Nach dem KGD 8/2020 die Bearbeitungsfristen für Verwaltungsverfahren, mit Ausnahme der Verfahren, die unmittelbar mit dem Alarmzustand in Verbindung stehen, unterbrochen. Die Fristunterbrechung betrifft also unter anderem alle Verfahren im Zusammenhang mit der Beantragung von Baulizenzen oder Vermieterlizenzen.

Die Fristen beginnen wieder zu laufen und die Bearbeitung der Verfahren werden wieder aufgenommen, sobald der Alarmzustand oder ggf. dessen Verlängerung nicht mehr in Kraft ist.

4. Zahlungsaufschub bei Kredittilgungen

Das KGD 8/2020 sieht einen Zahlungsaufschub bei der Tilgung der monatlichen Kreditraten die mit einer Hypothek gesichert sind vor, sofern es sich bei dem belasteten Objekt um den Hauptwohnsitz handelt und der Kreditnehmer durch die Gesundheitskrise wirtschaftlich besonders gefährdet ist. Die Anforderungen an die wirtschaftliche Gefährdung sind im Gesetzestext aufgelistet, so dass Schuldner, die die festgelegten Anforderungen nicht erfüllen, einen Zahlungsaufschub nicht erhalten.

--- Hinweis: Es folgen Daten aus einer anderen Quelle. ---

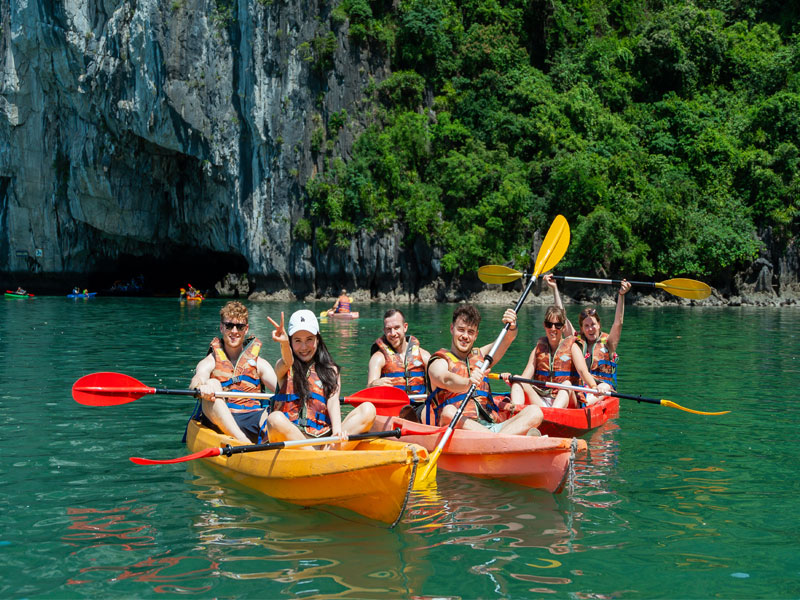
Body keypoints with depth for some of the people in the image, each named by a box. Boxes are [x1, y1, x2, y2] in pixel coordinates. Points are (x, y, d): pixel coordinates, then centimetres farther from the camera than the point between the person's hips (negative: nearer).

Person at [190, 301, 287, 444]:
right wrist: (202, 387, -36)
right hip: (220, 422, -2)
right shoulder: (210, 362, 13)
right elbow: (197, 379, -11)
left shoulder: (259, 363, 19)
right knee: (212, 384, -28)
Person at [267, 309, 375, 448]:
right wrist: (284, 343, -38)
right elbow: (288, 362, -14)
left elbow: (333, 401, 1)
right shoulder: (282, 367, 12)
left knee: (368, 409, -16)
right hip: (289, 436, -2)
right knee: (275, 419, -35)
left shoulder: (331, 370, 17)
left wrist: (337, 430, -20)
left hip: (322, 436, 3)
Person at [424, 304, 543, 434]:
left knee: (534, 412, -15)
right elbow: (446, 380, -16)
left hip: (492, 426, 5)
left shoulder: (479, 355, 27)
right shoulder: (439, 361, 8)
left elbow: (507, 339, 13)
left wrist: (512, 327, -12)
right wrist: (468, 382, -38)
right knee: (448, 412, -37)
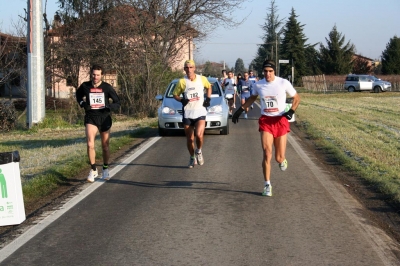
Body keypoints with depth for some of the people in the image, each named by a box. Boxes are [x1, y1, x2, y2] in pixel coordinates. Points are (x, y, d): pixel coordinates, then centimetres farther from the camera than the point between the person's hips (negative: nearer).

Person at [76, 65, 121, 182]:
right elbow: (78, 94, 22)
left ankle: (105, 169, 30)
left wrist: (109, 107, -19)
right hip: (90, 118, 0)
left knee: (105, 146, 9)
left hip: (105, 118, 0)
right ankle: (93, 170, -3)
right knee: (90, 144, -18)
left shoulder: (107, 87, -4)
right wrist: (82, 103, 1)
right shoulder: (85, 86, 0)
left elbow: (117, 102, 2)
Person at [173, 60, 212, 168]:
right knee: (190, 139, 5)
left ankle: (198, 151, 9)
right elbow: (175, 95, 7)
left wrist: (208, 98, 7)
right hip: (187, 114, 1)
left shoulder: (202, 79, 2)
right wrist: (182, 100, -13)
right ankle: (192, 158, 28)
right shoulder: (182, 82, -1)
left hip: (200, 112, -1)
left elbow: (209, 87, 21)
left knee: (199, 135, -21)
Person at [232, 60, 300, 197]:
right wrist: (240, 110, 17)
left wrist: (291, 111, -11)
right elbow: (252, 98, 23)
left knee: (279, 158, 0)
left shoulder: (284, 83, -7)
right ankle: (267, 185, 0)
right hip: (265, 121, 1)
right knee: (267, 153, -11)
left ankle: (282, 159, 40)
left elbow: (296, 98, 5)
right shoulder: (257, 85, 1)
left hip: (280, 120, -1)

Es handelt sich im Einzelnen um folgende Anforderungen:

  • Dass der Kreditschuldner arbeitslos wird oder, wenn er als Geschäftsmann einen erheblichen Einkommensverlust oder einen erheblichen Umsatzrückgang erleidet.
  • Dass das Gesamteinkommen der Familie in dem Monat vor dem Antrag auf Erteilung eines Zahlungsaufschubs ein Vielfaches des Index für öffentliches Einkommen, der im Gesetzestext unter Berücksichtigung der familiären Umstände festgelegt wurde, nicht übersteigt.
  • Dass die Kreditzahlung, zuzüglich der Nebenkosten und Grundversorgungskosten, größer oder gleich 35 % des Nettoeinkommens aller Mitglieder der Familie ist.
  • Dass die Familie infolge der Gesundheitskrise eine erhebliche Veränderung ihrer wirtschaftlichen Situation erlitten hat, was die Bemühungen um den Zugang zu Wohnraum betrifft

Schuldner, die sich in dieser Situation befinden, können beim Gläubiger ein Zahlungsaufschub beantragen Der Antrag kann bis fünfzehn Tage nach Ablauf der Gültigkeit KGD 8/2020 (d.h. bis zum 3. Mai 2020, sofern das KGD 8/2020 nicht verlängert wird).

Der Antrag führt zur Aussetzung der Hypothekarschuld während des festgelegten Zeitraums und zur Nichtanwendung der Vorfälligkeitsklausel.

Während des Moratoriums kann die Gläubigereinheit weder die Zahlung der Hypothekengebühr verlangen, noch werden ihr zusätzliche Zinsen irgendwelcher Art auferlegt.